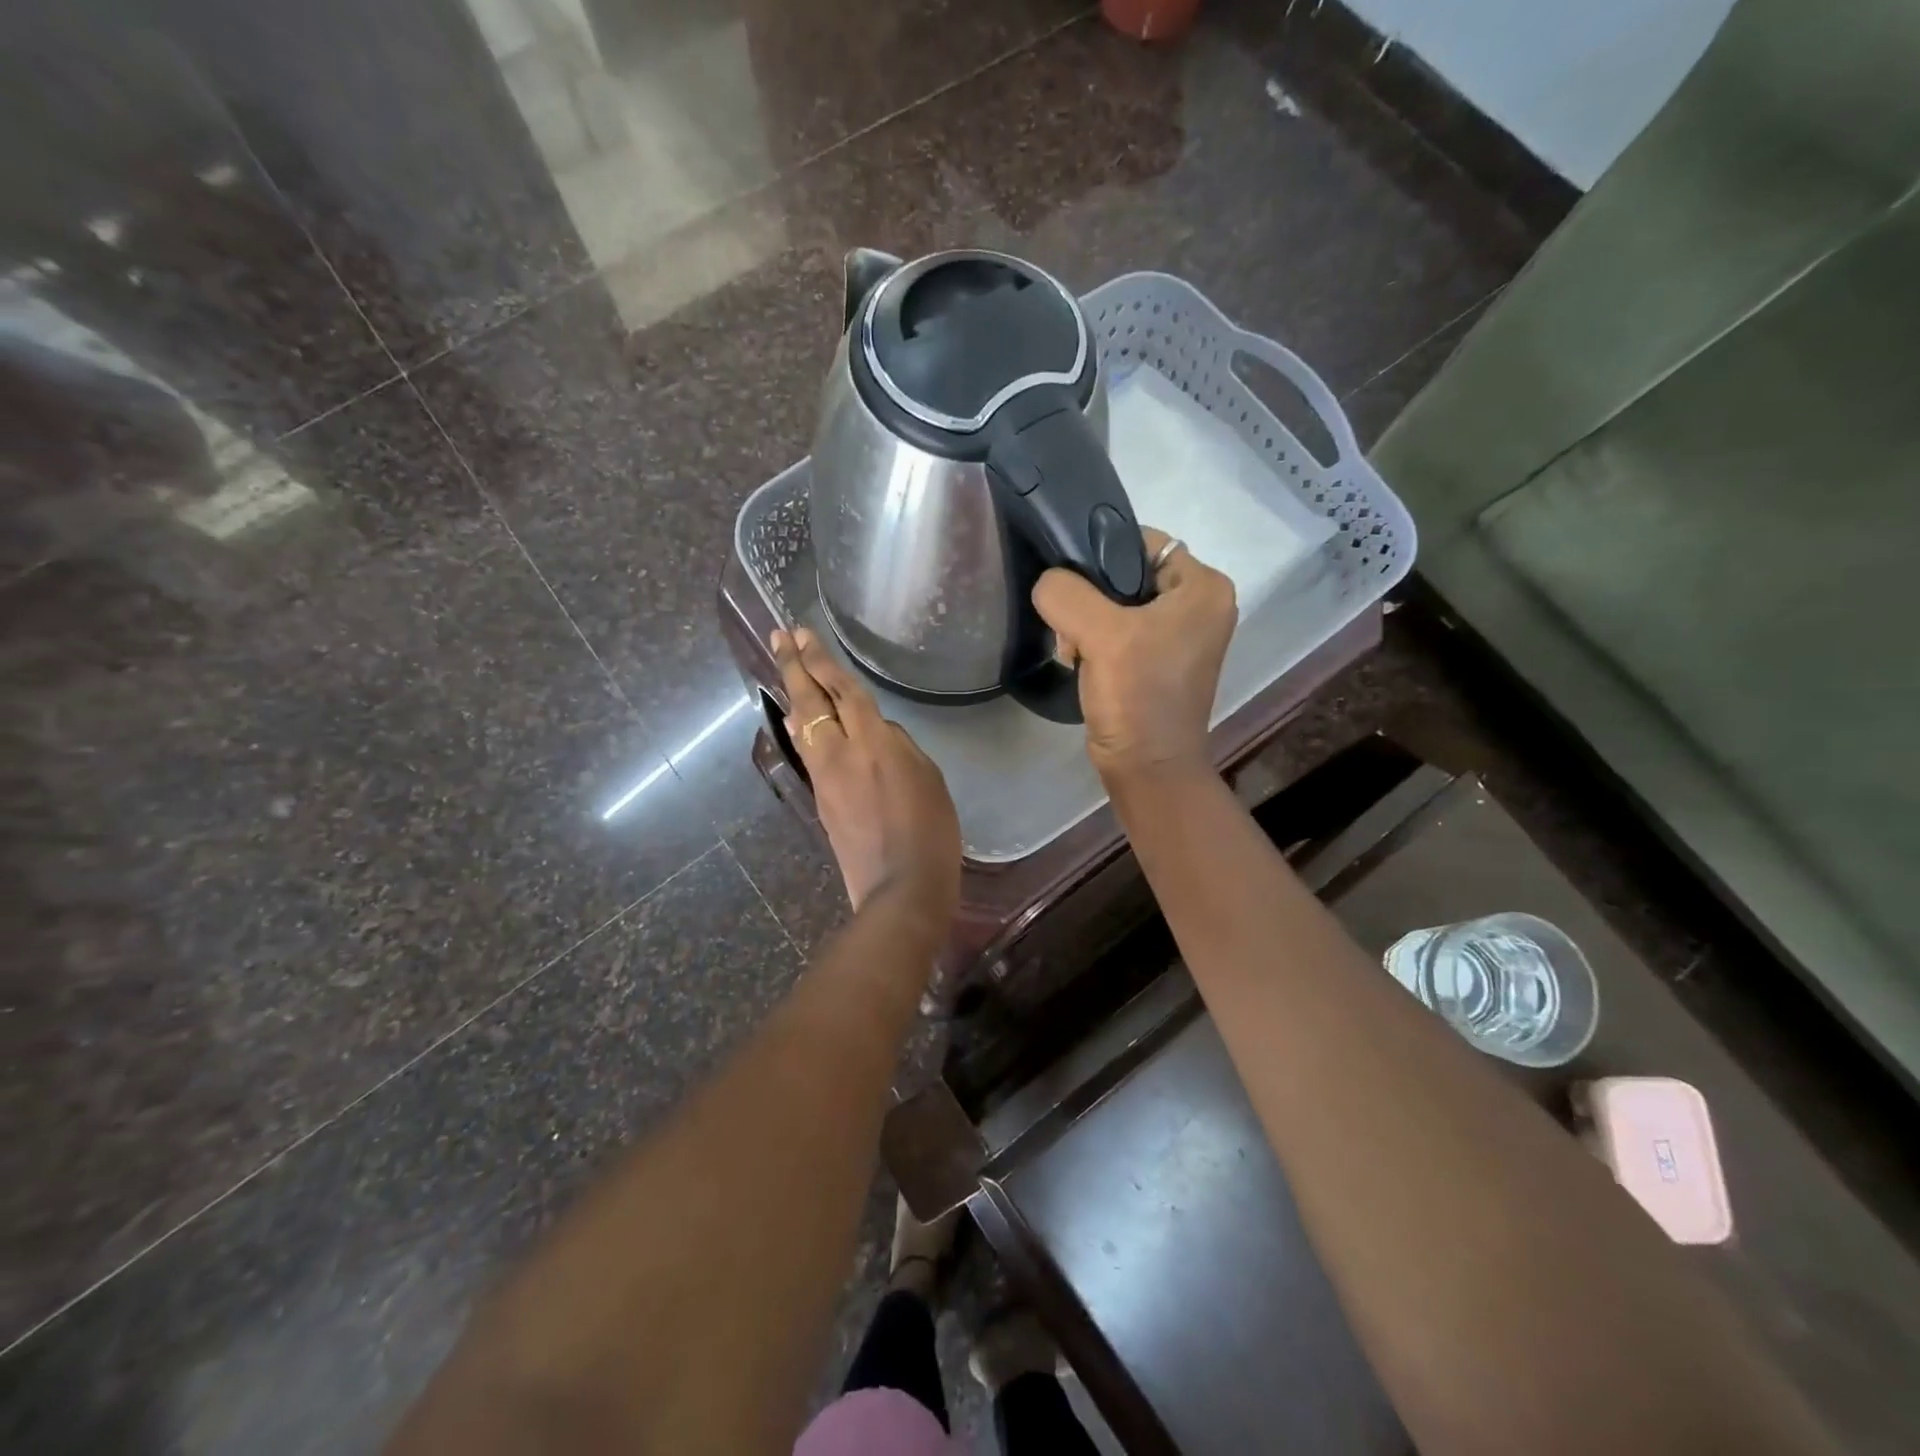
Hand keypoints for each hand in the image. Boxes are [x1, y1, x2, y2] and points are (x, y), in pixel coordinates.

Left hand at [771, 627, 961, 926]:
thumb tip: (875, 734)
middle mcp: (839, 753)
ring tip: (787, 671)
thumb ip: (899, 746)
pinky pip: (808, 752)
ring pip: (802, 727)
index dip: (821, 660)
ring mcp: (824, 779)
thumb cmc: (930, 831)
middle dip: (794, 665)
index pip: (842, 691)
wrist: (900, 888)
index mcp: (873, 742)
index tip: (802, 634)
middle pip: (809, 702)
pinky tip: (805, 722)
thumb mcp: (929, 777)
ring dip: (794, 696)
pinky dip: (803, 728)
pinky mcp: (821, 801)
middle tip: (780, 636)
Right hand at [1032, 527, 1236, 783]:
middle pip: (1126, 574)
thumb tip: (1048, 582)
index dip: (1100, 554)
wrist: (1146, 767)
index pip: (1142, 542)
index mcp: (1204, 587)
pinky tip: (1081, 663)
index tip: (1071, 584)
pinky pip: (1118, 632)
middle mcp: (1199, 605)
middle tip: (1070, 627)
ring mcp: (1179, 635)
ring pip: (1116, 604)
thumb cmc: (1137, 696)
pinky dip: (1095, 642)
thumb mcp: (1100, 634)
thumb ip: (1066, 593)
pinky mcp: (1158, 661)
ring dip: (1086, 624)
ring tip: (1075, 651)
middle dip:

^^^^

_What to do_
Once the pictures are set aside, write out the entries verbatim.

_Solved exercise_
Hand keypoints for each hand in the image. Boxes are [x1, y1, x2, y2] and points are (x, y), in pixel coordinates.

Left hand at [771, 627, 961, 926]:
thumb tip: (875, 734)
middle mcp: (839, 753)
ring tip: (787, 671)
thumb ip: (899, 746)
pinky pip: (808, 752)
ring pip: (802, 727)
index dip: (821, 660)
ring mcp: (824, 779)
thumb cmc: (930, 831)
middle dip: (794, 665)
index pip: (842, 691)
wrist: (900, 888)
index mcp: (873, 742)
index tip: (802, 634)
middle pip: (809, 702)
pinky tip: (805, 722)
thumb mcp: (929, 777)
ring dip: (794, 696)
pinky dip: (803, 728)
pinky mcp: (821, 801)
middle tip: (780, 636)
Right hand at [1032, 527, 1236, 783]:
middle pip: (1126, 574)
thumb tip: (1048, 582)
index dip: (1100, 554)
wrist: (1146, 767)
index pip: (1142, 542)
index mcp: (1204, 587)
pinky tip: (1081, 663)
index tip: (1071, 584)
pinky pip: (1118, 632)
middle mcp: (1199, 605)
middle tip: (1070, 627)
ring mcp: (1179, 635)
ring pip: (1116, 604)
thumb cmc: (1137, 696)
pinky dip: (1095, 642)
thumb mcp: (1100, 634)
thumb ip: (1066, 593)
pinky mcp: (1158, 661)
ring dip: (1086, 624)
ring tip: (1075, 651)
middle dip:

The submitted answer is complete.